Records contained in a dataset:
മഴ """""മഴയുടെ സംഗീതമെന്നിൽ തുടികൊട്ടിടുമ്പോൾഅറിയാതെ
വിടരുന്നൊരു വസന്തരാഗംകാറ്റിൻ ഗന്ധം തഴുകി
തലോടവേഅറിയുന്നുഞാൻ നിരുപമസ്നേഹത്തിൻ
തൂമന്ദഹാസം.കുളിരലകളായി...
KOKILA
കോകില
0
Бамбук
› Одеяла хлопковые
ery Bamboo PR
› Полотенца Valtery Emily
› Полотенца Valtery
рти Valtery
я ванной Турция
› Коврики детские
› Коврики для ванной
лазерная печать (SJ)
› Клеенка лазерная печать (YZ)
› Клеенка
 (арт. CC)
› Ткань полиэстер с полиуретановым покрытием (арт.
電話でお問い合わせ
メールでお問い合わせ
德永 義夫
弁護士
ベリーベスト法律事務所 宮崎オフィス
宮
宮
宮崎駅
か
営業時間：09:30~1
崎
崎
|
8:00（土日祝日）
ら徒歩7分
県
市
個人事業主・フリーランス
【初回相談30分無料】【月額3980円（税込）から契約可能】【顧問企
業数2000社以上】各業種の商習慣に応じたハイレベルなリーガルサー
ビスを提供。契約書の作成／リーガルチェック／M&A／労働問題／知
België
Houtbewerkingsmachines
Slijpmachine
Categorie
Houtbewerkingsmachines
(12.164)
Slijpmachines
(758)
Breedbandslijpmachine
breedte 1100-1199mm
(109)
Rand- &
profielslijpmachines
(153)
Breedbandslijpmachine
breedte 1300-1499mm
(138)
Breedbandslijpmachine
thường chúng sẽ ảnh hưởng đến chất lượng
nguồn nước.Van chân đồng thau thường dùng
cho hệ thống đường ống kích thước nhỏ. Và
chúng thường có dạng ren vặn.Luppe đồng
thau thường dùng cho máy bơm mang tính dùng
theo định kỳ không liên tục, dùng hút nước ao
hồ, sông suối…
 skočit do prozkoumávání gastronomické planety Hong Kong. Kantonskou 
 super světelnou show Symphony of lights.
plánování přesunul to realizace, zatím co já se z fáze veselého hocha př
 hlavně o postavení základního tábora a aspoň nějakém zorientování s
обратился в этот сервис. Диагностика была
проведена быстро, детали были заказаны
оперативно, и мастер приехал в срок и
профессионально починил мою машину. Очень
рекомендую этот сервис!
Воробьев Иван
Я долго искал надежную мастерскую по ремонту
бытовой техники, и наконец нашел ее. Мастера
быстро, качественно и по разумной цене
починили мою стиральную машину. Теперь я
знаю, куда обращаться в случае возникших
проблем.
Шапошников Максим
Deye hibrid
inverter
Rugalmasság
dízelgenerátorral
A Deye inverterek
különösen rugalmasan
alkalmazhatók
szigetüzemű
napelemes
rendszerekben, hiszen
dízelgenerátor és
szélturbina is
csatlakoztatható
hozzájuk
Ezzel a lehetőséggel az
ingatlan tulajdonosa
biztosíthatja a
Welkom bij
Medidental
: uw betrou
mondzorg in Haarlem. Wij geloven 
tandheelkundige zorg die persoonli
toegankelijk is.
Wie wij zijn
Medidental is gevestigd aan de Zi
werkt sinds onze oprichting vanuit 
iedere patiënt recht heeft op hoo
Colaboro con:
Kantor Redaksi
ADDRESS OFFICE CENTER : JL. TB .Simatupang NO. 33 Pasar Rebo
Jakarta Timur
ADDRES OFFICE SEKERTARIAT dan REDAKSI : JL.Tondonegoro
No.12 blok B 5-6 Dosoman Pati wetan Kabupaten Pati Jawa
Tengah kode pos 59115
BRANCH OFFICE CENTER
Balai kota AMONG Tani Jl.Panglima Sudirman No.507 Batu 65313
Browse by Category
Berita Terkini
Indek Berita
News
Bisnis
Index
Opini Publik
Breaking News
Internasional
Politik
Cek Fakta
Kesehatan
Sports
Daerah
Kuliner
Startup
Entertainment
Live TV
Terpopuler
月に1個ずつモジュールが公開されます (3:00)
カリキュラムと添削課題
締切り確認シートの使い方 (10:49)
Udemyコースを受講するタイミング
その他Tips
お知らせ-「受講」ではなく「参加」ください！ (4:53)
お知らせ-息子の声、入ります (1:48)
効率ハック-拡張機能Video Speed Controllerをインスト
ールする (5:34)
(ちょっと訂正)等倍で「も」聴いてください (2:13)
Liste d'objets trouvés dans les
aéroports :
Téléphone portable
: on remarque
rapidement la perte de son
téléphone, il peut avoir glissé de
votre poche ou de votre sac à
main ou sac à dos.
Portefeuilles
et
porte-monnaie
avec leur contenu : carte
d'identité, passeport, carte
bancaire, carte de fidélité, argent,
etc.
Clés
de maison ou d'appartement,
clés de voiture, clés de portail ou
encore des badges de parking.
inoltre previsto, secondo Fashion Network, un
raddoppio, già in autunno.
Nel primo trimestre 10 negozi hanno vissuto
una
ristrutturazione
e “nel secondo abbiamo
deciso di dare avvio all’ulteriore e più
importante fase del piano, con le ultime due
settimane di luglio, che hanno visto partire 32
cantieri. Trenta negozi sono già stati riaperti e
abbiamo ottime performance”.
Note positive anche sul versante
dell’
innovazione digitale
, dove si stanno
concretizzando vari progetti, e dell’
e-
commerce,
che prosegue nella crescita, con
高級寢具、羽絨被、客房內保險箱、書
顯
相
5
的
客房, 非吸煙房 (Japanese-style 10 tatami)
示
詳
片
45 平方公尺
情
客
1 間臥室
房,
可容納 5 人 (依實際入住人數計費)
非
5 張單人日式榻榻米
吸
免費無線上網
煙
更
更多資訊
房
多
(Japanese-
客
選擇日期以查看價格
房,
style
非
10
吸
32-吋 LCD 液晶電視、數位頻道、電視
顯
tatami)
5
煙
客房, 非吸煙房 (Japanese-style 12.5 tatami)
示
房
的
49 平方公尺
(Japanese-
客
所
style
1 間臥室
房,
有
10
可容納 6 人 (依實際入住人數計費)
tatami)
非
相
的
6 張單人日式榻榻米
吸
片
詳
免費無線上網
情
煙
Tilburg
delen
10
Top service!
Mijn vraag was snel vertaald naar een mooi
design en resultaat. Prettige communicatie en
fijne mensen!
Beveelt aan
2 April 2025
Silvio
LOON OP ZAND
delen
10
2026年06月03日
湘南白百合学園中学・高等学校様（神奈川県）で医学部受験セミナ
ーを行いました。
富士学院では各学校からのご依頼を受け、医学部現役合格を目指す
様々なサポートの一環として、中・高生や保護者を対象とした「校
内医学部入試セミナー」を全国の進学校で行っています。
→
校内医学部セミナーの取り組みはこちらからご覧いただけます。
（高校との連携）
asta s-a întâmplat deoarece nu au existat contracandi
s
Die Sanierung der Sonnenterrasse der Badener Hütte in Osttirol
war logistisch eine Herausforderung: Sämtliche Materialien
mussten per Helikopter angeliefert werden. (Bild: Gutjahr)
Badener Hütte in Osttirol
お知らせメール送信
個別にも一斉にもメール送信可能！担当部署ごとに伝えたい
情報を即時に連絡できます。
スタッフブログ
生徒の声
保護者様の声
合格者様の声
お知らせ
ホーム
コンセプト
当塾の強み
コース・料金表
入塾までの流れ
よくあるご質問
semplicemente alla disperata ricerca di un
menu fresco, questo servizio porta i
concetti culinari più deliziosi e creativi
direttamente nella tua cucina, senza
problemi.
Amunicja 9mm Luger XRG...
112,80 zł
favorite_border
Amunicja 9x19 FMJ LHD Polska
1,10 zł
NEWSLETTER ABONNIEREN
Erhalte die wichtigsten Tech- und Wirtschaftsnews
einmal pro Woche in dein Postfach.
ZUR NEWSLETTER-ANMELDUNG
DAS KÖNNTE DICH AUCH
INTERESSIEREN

> How to complete this task: This exercise requires the lines of the entries containing the string "Osttirol".

> Answer space:
Die Sanierung der Sonnenterrasse der Badener Hütte in Osttirol
Badener Hütte in Osttirol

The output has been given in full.